Required work: From the first line to the last, copy the material exactly and leave the pictures out.

Collected material:
:::
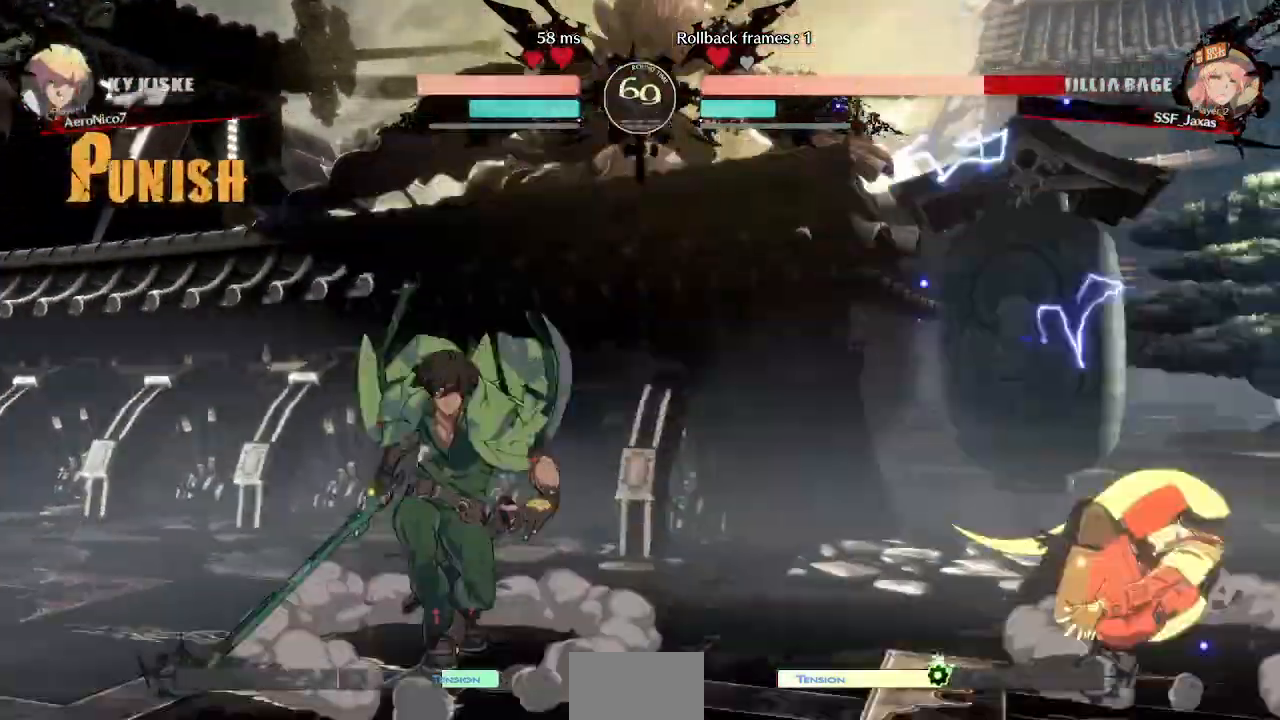
{"dt_ms": 520, "buttons": ["L1", "DPAD_RIGHT"], "events": [[520, "L1", "down"]]}
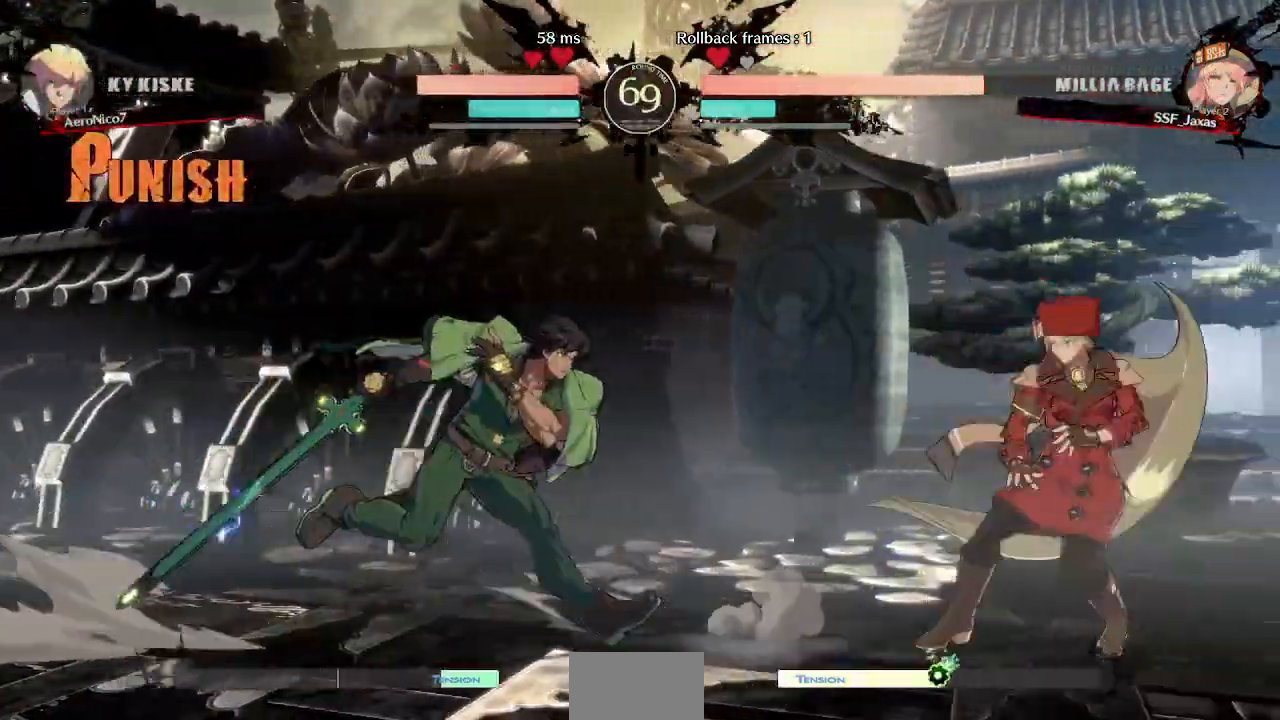
{"dt_ms": 480, "buttons": ["DPAD_RIGHT"], "events": [[120, "DPAD_RIGHT", "up"], [120, "L1", "up"], [280, "DPAD_RIGHT", "down"], [280, "SQUARE", "down"], [400, "SQUARE", "up"]]}
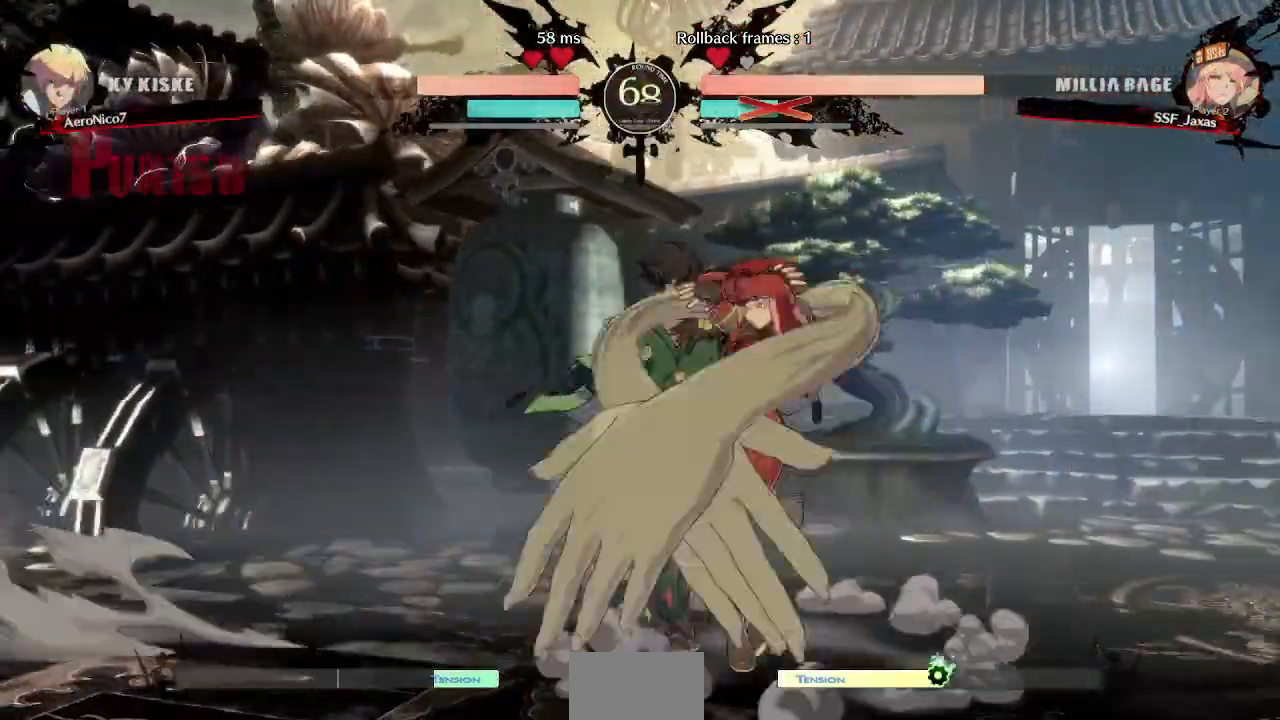
{"dt_ms": 520, "buttons": ["DPAD_RIGHT"], "events": [[200, "DPAD_RIGHT", "up"], [400, "DPAD_RIGHT", "down"]]}
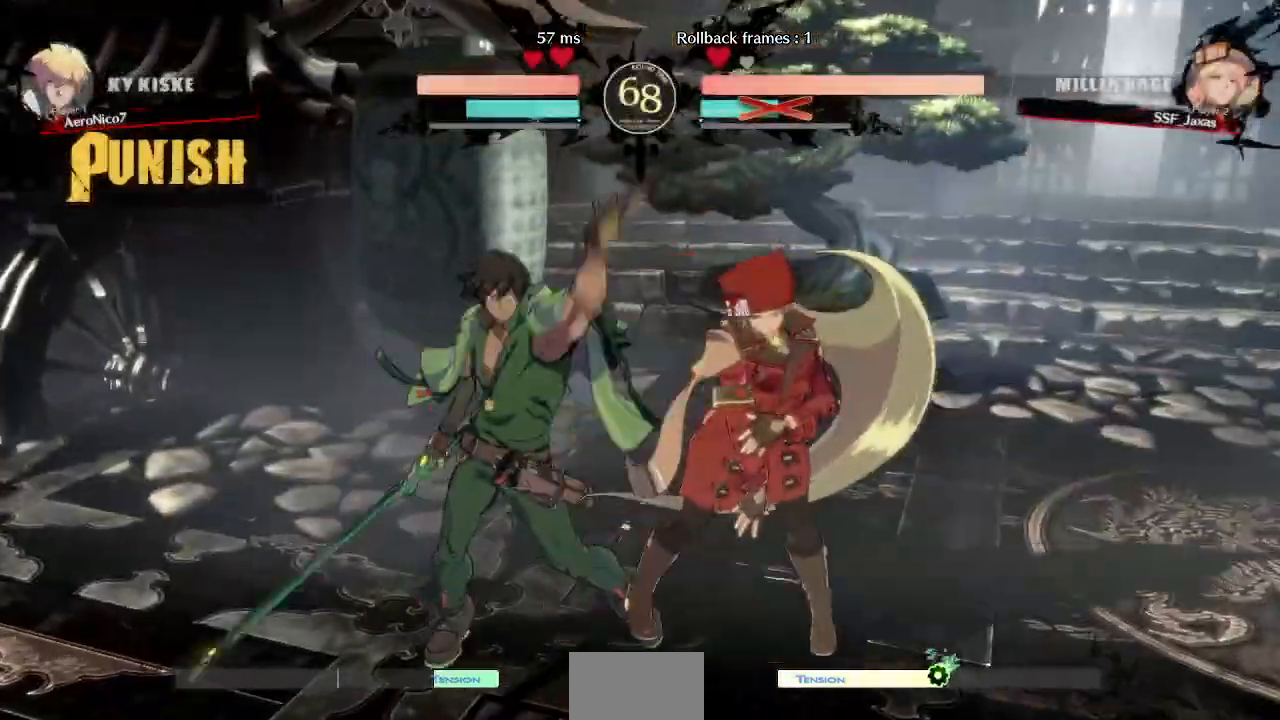
{"dt_ms": 480, "buttons": ["SQUARE", "TRIANGLE", "DPAD_RIGHT"], "events": [[80, "TRIANGLE", "down"], [120, "SQUARE", "down"], [280, "SQUARE", "up"], [280, "TRIANGLE", "up"], [400, "SQUARE", "down"], [400, "TRIANGLE", "down"]]}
:::
Answer:
{"dt_ms": 520, "buttons": ["L1", "DPAD_RIGHT"], "events": [[520, "L1", "down"]]}
{"dt_ms": 480, "buttons": ["DPAD_RIGHT"], "events": [[120, "DPAD_RIGHT", "up"], [120, "L1", "up"], [280, "DPAD_RIGHT", "down"], [280, "SQUARE", "down"], [400, "SQUARE", "up"]]}
{"dt_ms": 520, "buttons": ["DPAD_RIGHT"], "events": [[200, "DPAD_RIGHT", "up"], [400, "DPAD_RIGHT", "down"]]}
{"dt_ms": 480, "buttons": ["SQUARE", "TRIANGLE", "DPAD_RIGHT"], "events": [[80, "TRIANGLE", "down"], [120, "SQUARE", "down"], [280, "SQUARE", "up"], [280, "TRIANGLE", "up"], [400, "SQUARE", "down"], [400, "TRIANGLE", "down"]]}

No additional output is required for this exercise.